One of the things I love about cooking so much, apart from the fact that it involves making delicious food, is that it’s like its own form of communication.
A lot can be said by the simple act of cooking for others. When a parent makes their child his or her favourite food, it’s their way of saying “I love you and want to make you happy”. When someone’s loved one passes away and people bring them casseroles, it says “I’m so sorry for your loss and I’m here to help in any way I can”. When we make someone a birthday cake it says “Hey you’re pretty awesome and deserve to be celebrated today.”
The language of food is one we can all speak and understand.

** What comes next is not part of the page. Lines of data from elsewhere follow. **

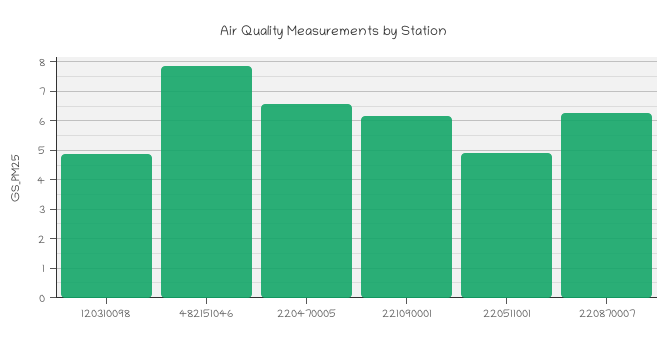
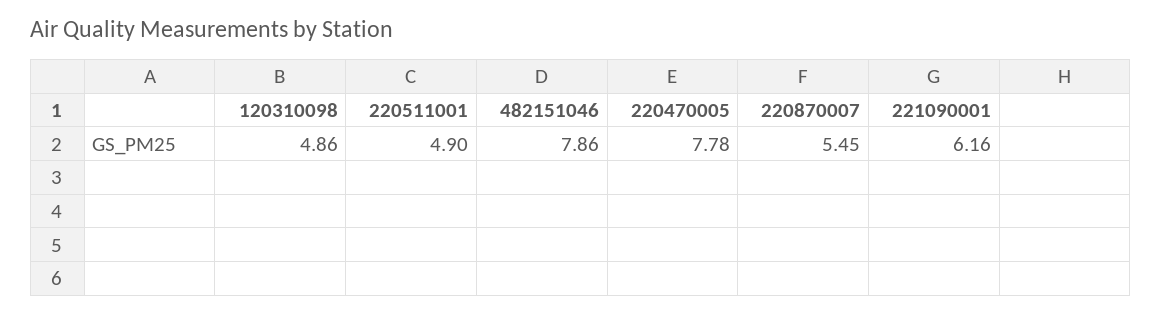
  {
    "120310098": 4.86,
    "482151046": 7.86,
-   "220470005": 6.5,
+   "220470005": 7.78,
    "221090001": 6.16,
    "220511001": 4.9,
-   "220870007": 6.25
+   "220870007": 5.45
  }

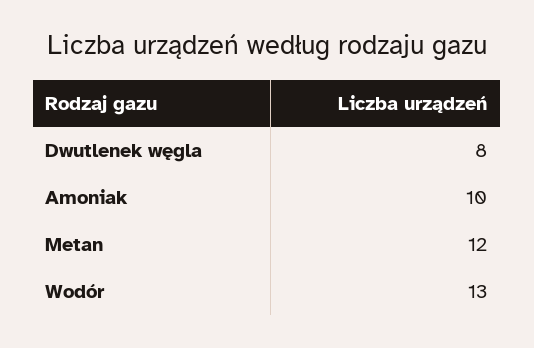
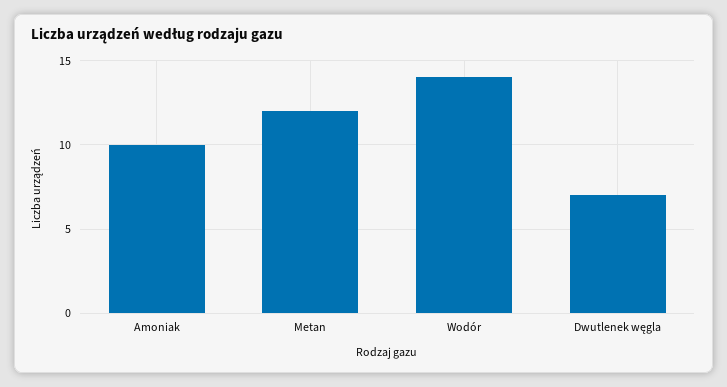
  {
-   "Dwutlenek węgla": 8,
+   "Dwutlenek węgla": 7,
    "Amoniak": 10,
    "Metan": 12,
-   "Wodór": 13
+   "Wodór": 14
  }

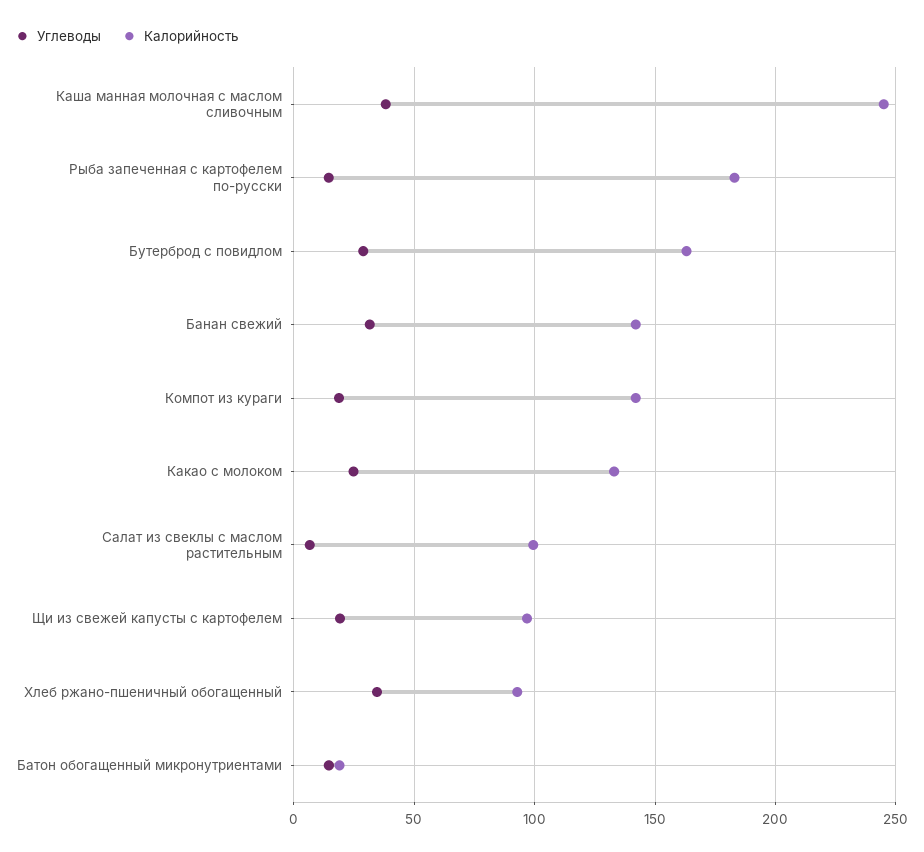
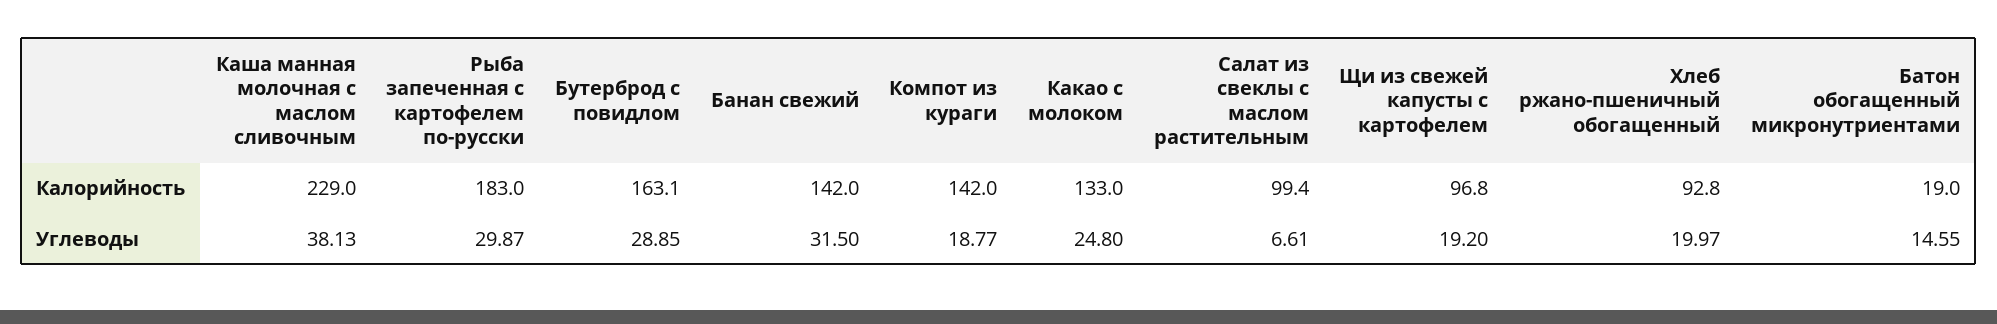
  {
    "Углеводы": {
      "Каша манная молочная с маслом сливочным": 38.13,
-     "Рыба запеченная с картофелем по-русски": 15,
+     "Рыба запеченная с картофелем по-русски": 29.87,
      "Бутерброд с повидлом": 28.85,
      "Банан свежий": 31.5,
      "Компот из кураги": 18.77,
      "Какао с молоком": 24.8,
      "Салат из свеклы с маслом растительным": 6.61,
      "Щи из свежей капусты с картофелем": 19.2,
-     "Хлеб ржано-пшеничный обогащенный": 35,
+     "Хлеб ржано-пшеничный обогащенный": 19.97,
      "Батон обогащенный микронутриентами": 14.55
    },
    "Калорийность": {
-     "Каша манная молочная с маслом сливочным": 245,
+     "Каша манная молочная с маслом сливочным": 229,
      "Рыба запеченная с картофелем по-русски": 183,
      "Бутерброд с повидлом": 163.1,
      "Банан свежий": 142,
      "Компот из кураги": 142,
      "Какао с молоком": 133,
      "Салат из свеклы с маслом растительным": 99.4,
      "Щи из свежей капусты с картофелем": 96.8,
      "Хлеб ржано-пшеничный обогащенный": 92.8,
      "Батон обогащенный микронутриентами": 19
    }
  }

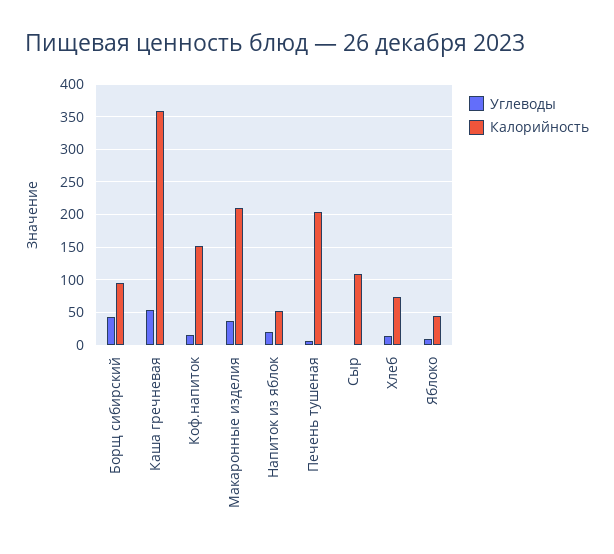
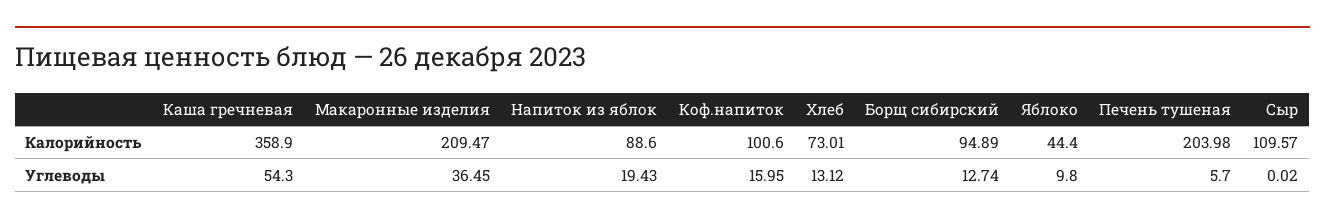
  {
    "Углеводы": {
-     "Борщ сибирский": 40,
+     "Борщ сибирский": 12.74,
      "Каша гречневая": 54.3,
      "Коф.напиток": 15.95,
      "Макаронные изделия": 36.45,
      "Напиток из яблок": 19.43,
      "Печень тушеная": 5.7,
      "Сыр": 0.02,
      "Хлеб": 13.12,
      "Яблоко": 9.8
    },
    "Калорийность": {
      "Борщ сибирский": 94.89,
      "Каша гречневая": 358.9,
-     "Коф.напиток": 150,
+     "Коф.напиток": 100.6,
      "Макаронные изделия": 209.47,
-     "Напиток из яблок": 50,
+     "Напиток из яблок": 88.6,
      "Печень тушеная": 203.98,
      "Сыр": 109.57,
      "Хлеб": 73.01,
      "Яблоко": 44.4
    }
  }

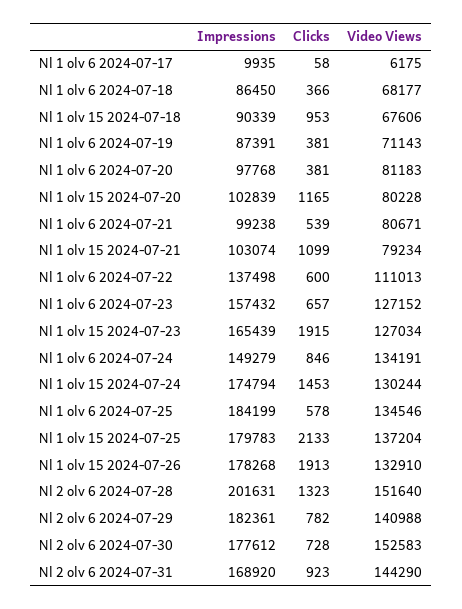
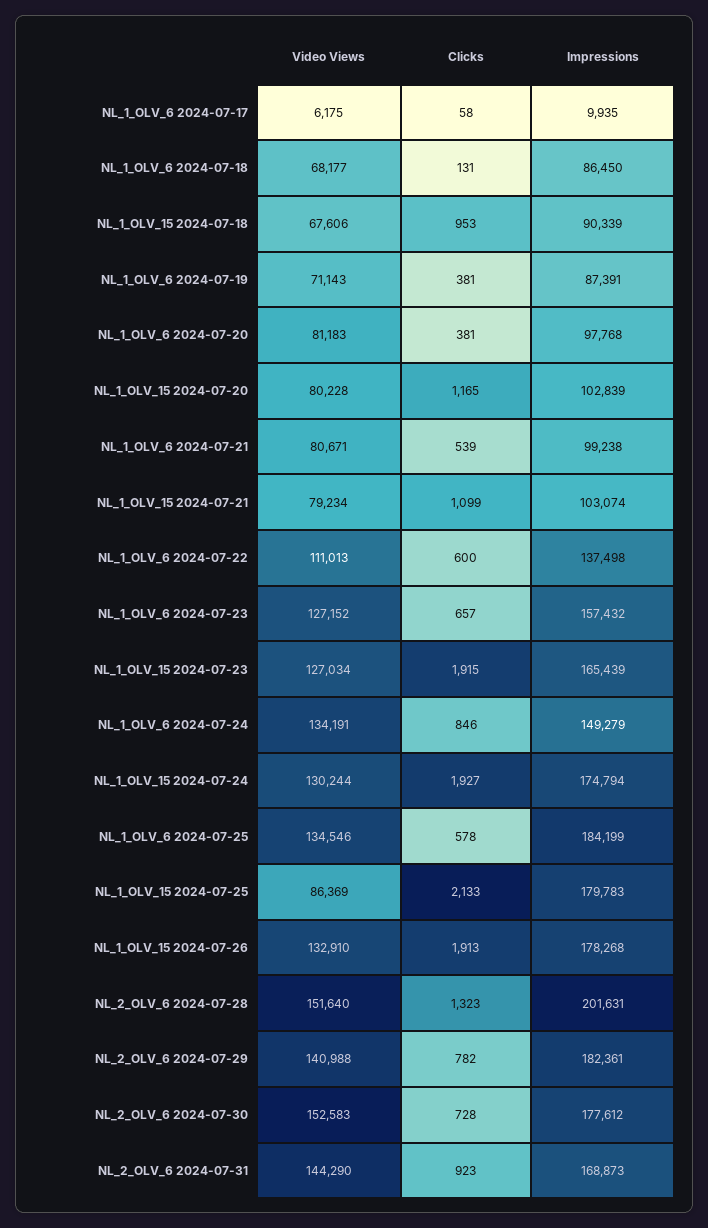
  {
    "Impressions": {
      "Nl 1 olv 6 2024-07-17": 9935,
      "Nl 1 olv 6 2024-07-18": 86450,
      "Nl 1 olv 15 2024-07-18": 90339,
      "Nl 1 olv 6 2024-07-19": 87391,
      "Nl 1 olv 6 2024-07-20": 97768,
      "Nl 1 olv 15 2024-07-20": 102839,
      "Nl 1 olv 6 2024-07-21": 99238,
      "Nl 1 olv 15 2024-07-21": 103074,
      "Nl 1 olv 6 2024-07-22": 137498,
      "Nl 1 olv 6 2024-07-23": 157432,
      "Nl 1 olv 15 2024-07-23": 165439,
      "Nl 1 olv 6 2024-07-24": 149279,
      "Nl 1 olv 15 2024-07-24": 174794,
      "Nl 1 olv 6 2024-07-25": 184199,
      "Nl 1 olv 15 2024-07-25": 179783,
      "Nl 1 olv 15 2024-07-26": 178268,
      "Nl 2 olv 6 2024-07-28": 201631,
      "Nl 2 olv 6 2024-07-29": 182361,
      "Nl 2 olv 6 2024-07-30": 177612,
-     "Nl 2 olv 6 2024-07-31": 168920
+     "Nl 2 olv 6 2024-07-31": 168873
    },
    "Clicks": {
      "Nl 1 olv 6 2024-07-17": 58,
-     "Nl 1 olv 6 2024-07-18": 366,
+     "Nl 1 olv 6 2024-07-18": 131,
      "Nl 1 olv 15 2024-07-18": 953,
      "Nl 1 olv 6 2024-07-19": 381,
      "Nl 1 olv 6 2024-07-20": 381,
      "Nl 1 olv 15 2024-07-20": 1165,
      "Nl 1 olv 6 2024-07-21": 539,
      "Nl 1 olv 15 2024-07-21": 1099,
      "Nl 1 olv 6 2024-07-22": 600,
      "Nl 1 olv 6 2024-07-23": 657,
      "Nl 1 olv 15 2024-07-23": 1915,
      "Nl 1 olv 6 2024-07-24": 846,
-     "Nl 1 olv 15 2024-07-24": 1453,
+     "Nl 1 olv 15 2024-07-24": 1927,
      "Nl 1 olv 6 2024-07-25": 578,
      "Nl 1 olv 15 2024-07-25": 2133,
      "Nl 1 olv 15 2024-07-26": 1913,
      "Nl 2 olv 6 2024-07-28": 1323,
      "Nl 2 olv 6 2024-07-29": 782,
      "Nl 2 olv 6 2024-07-30": 728,
      "Nl 2 olv 6 2024-07-31": 923
    },
    "Video Views": {
      "Nl 1 olv 6 2024-07-17": 6175,
      "Nl 1 olv 6 2024-07-18": 68177,
      "Nl 1 olv 15 2024-07-18": 67606,
      "Nl 1 olv 6 2024-07-19": 71143,
      "Nl 1 olv 6 2024-07-20": 81183,
      "Nl 1 olv 15 2024-07-20": 80228,
      "Nl 1 olv 6 2024-07-21": 80671,
      "Nl 1 olv 15 2024-07-21": 79234,
      "Nl 1 olv 6 2024-07-22": 111013,
      "Nl 1 olv 6 2024-07-23": 127152,
      "Nl 1 olv 15 2024-07-23": 127034,
      "Nl 1 olv 6 2024-07-24": 134191,
      "Nl 1 olv 15 2024-07-24": 130244,
      "Nl 1 olv 6 2024-07-25": 134546,
-     "Nl 1 olv 15 2024-07-25": 137204,
+     "Nl 1 olv 15 2024-07-25": 86369,
      "Nl 1 olv 15 2024-07-26": 132910,
      "Nl 2 olv 6 2024-07-28": 151640,
      "Nl 2 olv 6 2024-07-29": 140988,
      "Nl 2 olv 6 2024-07-30": 152583,
      "Nl 2 olv 6 2024-07-31": 144290
    }
  }

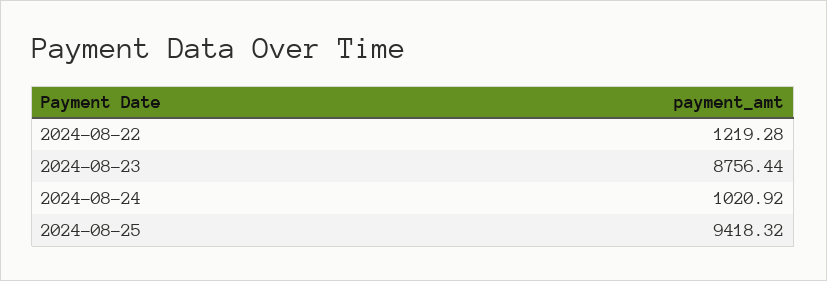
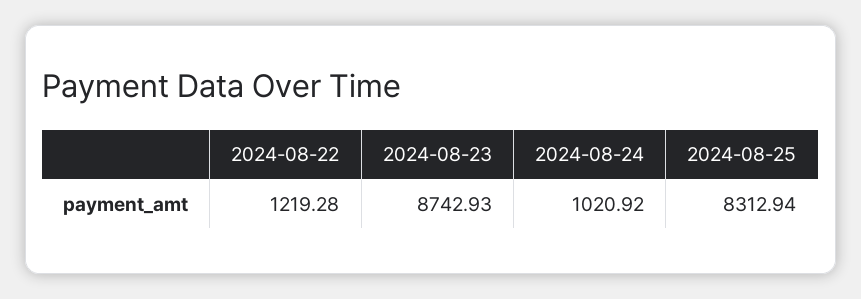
  {
    "2024-08-22": 1219.28,
-   "2024-08-23": 8756.44,
+   "2024-08-23": 8742.93,
    "2024-08-24": 1020.92,
-   "2024-08-25": 9418.32
+   "2024-08-25": 8312.94
  }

And as someone who’s not always as good with words, I tend to do a lot of talking through food.
Friday night I made lemon rosemary roast chicken with carrots and baby potatoes for JZ, which said “I love you enough to dissect out the chicken organs by myself and get smushed kidneys all over my bare hands”.
For all you Canadians, the recipe was from the Spring 2014 issue of Food and Drink, and I highly recommend it! The brine makes the chicken so tender and moist. It may take an extra day to prepare, but it’s so worth it.
Saturday morning I made us these whole wheat buttermilk pancakes for breakfast, which said “Haha sucker, I totally snuck whole wheat flour into these without you even noticing”. They were really good – especially with chocolate chips added to them!
Just a note: I only use whole wheat pastry flour in my baking – regular whole wheat flour tends to make things too dense and tough.
Later on in the day my good friend came over to catch up over lunch, so I made us African peanut soup (subbing sunflower seed butter for the peanut butter) from Oh She Glows’ cookbook with salted smashed avocado on buckwheat toast. This said “I really value our friendship and love having life chats with you.”
And that night JZ and I went over to his parents’ house for dinner. So I made a batch of chocolate chip cookies (recipe from here) to say “Thanks for having me over for dinner”.
The dinner they made was seriously delicious! And I’m no mind reader but I think it’s message was “Be careful, our food is as good as it looks and might send you into a 12 hour food coma.” I didn’t listen – oops.
How do you communicate through food?